[[ Dataset open ]]
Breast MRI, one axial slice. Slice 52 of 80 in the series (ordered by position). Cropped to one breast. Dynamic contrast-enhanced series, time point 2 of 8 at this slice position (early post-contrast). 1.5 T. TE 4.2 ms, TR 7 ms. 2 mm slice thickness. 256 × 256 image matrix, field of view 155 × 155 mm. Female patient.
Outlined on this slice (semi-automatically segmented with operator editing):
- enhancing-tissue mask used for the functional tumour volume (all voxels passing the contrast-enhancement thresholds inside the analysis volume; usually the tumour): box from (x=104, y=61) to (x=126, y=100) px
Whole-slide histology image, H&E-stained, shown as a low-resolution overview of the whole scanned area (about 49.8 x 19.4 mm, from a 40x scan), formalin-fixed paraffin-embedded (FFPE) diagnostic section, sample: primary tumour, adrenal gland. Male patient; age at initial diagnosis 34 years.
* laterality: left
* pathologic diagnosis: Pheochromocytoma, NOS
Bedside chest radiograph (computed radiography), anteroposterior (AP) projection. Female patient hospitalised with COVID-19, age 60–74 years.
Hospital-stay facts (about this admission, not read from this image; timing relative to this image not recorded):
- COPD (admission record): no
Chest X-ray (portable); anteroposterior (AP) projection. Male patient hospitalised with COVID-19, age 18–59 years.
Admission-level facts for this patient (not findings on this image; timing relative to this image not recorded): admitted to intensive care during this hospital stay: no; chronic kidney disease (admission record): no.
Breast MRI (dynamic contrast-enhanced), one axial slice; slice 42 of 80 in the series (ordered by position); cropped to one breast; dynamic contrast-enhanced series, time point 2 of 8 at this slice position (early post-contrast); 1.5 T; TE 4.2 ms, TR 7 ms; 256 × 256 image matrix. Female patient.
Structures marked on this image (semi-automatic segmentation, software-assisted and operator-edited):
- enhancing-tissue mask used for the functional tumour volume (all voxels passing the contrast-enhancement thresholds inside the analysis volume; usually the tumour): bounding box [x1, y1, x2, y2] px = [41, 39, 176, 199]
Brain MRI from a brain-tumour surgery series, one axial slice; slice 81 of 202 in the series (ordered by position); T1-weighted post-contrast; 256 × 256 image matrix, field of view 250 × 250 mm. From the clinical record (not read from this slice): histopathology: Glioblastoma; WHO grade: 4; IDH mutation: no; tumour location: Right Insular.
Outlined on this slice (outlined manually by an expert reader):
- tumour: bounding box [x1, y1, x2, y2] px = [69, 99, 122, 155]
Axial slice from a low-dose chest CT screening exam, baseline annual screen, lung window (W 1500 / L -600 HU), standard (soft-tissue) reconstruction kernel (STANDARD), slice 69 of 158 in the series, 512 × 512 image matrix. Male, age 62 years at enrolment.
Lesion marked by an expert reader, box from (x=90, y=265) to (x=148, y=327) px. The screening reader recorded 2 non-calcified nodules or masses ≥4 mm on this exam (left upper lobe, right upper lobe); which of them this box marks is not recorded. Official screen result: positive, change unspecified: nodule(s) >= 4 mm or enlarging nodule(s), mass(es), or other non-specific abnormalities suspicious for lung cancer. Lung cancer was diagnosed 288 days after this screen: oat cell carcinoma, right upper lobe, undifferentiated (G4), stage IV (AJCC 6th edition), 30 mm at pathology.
[[ Dataset closed ]]
▶ **Activity**
Each line of the data that holds "COVID" should be copied.

▶ **Output for this exercise**
Bedside chest radiograph (computed radiography), anteroposterior (AP) projection. Female patient hospitalised with COVID-19, age 60–74 years.
Chest X-ray (portable); anteroposterior (AP) projection. Male patient hospitalised with COVID-19, age 18–59 years.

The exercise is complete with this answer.